Could you render every line of the entries below as a JSON list of strings, one string per line, with blank lines left out?

[Data Boundary: Start]

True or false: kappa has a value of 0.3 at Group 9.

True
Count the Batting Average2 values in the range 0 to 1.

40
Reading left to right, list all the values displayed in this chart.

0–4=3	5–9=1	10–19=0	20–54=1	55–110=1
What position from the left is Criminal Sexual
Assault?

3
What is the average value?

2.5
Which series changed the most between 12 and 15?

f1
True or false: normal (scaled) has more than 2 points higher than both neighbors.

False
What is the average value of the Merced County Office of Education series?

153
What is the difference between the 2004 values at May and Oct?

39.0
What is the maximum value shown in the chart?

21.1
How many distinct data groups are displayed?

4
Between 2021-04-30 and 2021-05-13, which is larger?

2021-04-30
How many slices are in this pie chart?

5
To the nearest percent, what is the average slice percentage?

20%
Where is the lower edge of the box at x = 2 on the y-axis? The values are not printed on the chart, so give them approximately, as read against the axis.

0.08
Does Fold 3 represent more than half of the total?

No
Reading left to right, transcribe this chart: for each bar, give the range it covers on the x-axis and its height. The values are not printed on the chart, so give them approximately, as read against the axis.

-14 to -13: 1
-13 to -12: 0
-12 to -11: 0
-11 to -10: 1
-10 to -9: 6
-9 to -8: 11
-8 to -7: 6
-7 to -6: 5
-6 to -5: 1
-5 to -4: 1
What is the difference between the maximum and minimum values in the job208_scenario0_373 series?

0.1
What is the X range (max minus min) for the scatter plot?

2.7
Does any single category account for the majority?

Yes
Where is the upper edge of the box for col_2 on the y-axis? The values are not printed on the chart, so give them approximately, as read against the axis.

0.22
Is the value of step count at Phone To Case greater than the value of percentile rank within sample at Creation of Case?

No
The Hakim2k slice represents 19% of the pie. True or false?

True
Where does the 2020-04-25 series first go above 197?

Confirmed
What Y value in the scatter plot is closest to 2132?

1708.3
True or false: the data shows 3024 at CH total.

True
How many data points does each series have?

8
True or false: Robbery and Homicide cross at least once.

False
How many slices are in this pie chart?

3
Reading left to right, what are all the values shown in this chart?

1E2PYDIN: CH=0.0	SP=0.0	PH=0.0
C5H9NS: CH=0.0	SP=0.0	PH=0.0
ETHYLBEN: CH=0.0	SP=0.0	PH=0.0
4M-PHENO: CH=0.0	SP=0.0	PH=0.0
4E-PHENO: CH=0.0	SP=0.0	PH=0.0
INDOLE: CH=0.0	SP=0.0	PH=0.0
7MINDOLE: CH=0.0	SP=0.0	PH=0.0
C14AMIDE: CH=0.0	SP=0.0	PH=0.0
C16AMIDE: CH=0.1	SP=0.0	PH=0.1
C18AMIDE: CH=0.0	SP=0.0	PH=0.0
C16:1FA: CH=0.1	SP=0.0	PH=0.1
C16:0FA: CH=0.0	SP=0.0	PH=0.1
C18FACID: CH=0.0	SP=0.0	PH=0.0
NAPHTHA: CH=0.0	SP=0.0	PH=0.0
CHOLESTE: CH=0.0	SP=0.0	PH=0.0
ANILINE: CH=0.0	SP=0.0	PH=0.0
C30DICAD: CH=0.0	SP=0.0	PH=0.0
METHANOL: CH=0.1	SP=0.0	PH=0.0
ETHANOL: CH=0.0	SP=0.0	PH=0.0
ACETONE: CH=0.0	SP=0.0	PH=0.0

[Data Boundary: End]

Your solution –
[
  "True or false: kappa has a value of 0.3 at Group 9.",
  "True",
  "Count the Batting Average2 values in the range 0 to 1.",
  "40",
  "Reading left to right, list all the values displayed in this chart.",
  "0–4=3\t5–9=1\t10–19=0\t20–54=1\t55–110=1",
  "What position from the left is Criminal Sexual",
  "Assault?",
  "3",
  "What is the average value?",
  "2.5",
  "Which series changed the most between 12 and 15?",
  "f1",
  "True or false: normal (scaled) has more than 2 points higher than both neighbors.",
  "False",
  "What is the average value of the Merced County Office of Education series?",
  "153",
  "What is the difference between the 2004 values at May and Oct?",
  "39.0",
  "What is the maximum value shown in the chart?",
  "21.1",
  "How many distinct data groups are displayed?",
  "4",
  "Between 2021-04-30 and 2021-05-13, which is larger?",
  "2021-04-30",
  "How many slices are in this pie chart?",
  "5",
  "To the nearest percent, what is the average slice percentage?",
  "20%",
  "Where is the lower edge of the box at x = 2 on the y-axis? The values are not printed on the chart, so give them approximately, as read against the axis.",
  "0.08",
  "Does Fold 3 represent more than half of the total?",
  "No",
  "Reading left to right, transcribe this chart: for each bar, give the range it covers on the x-axis and its height. The values are not printed on the chart, so give them approximately, as read against the axis.",
  "-14 to -13: 1",
  "-13 to -12: 0",
  "-12 to -11: 0",
  "-11 to -10: 1",
  "-10 to -9: 6",
  "-9 to -8: 11",
  "-8 to -7: 6",
  "-7 to -6: 5",
  "-6 to -5: 1",
  "-5 to -4: 1",
  "What is the difference between the maximum and minimum values in the job208_scenario0_373 series?",
  "0.1",
  "What is the X range (max minus min) for the scatter plot?",
  "2.7",
  "Does any single category account for the majority?",
  "Yes",
  "Where is the upper edge of the box for col_2 on the y-axis? The values are not printed on the chart, so give them approximately, as read against the axis.",
  "0.22",
  "Is the value of step count at Phone To Case greater than the value of percentile rank within sample at Creation of Case?",
  "No",
  "The Hakim2k slice represents 19% of the pie. True or false?",
  "True",
  "Where does the 2020-04-25 series first go above 197?",
  "Confirmed",
  "What Y value in the scatter plot is closest to 2132?",
  "1708.3",
  "True or false: the data shows 3024 at CH total.",
  "True",
  "How many data points does each series have?",
  "8",
  "True or false: Robbery and Homicide cross at least once.",
  "False",
  "How many slices are in this pie chart?",
  "3",
  "Reading left to right, what are all the values shown in this chart?",
  "1E2PYDIN: CH=0.0\tSP=0.0\tPH=0.0",
  "C5H9NS: CH=0.0\tSP=0.0\tPH=0.0",
  "ETHYLBEN: CH=0.0\tSP=0.0\tPH=0.0",
  "4M-PHENO: CH=0.0\tSP=0.0\tPH=0.0",
  "4E-PHENO: CH=0.0\tSP=0.0\tPH=0.0",
  "INDOLE: CH=0.0\tSP=0.0\tPH=0.0",
  "7MINDOLE: CH=0.0\tSP=0.0\tPH=0.0",
  "C14AMIDE: CH=0.0\tSP=0.0\tPH=0.0",
  "C16AMIDE: CH=0.1\tSP=0.0\tPH=0.1",
  "C18AMIDE: CH=0.0\tSP=0.0\tPH=0.0",
  "C16:1FA: CH=0.1\tSP=0.0\tPH=0.1",
  "C16:0FA: CH=0.0\tSP=0.0\tPH=0.1",
  "C18FACID: CH=0.0\tSP=0.0\tPH=0.0",
  "NAPHTHA: CH=0.0\tSP=0.0\tPH=0.0",
  "CHOLESTE: CH=0.0\tSP=0.0\tPH=0.0",
  "ANILINE: CH=0.0\tSP=0.0\tPH=0.0",
  "C30DICAD: CH=0.0\tSP=0.0\tPH=0.0",
  "METHANOL: CH=0.1\tSP=0.0\tPH=0.0",
  "ETHANOL: CH=0.0\tSP=0.0\tPH=0.0",
  "ACETONE: CH=0.0\tSP=0.0\tPH=0.0"
]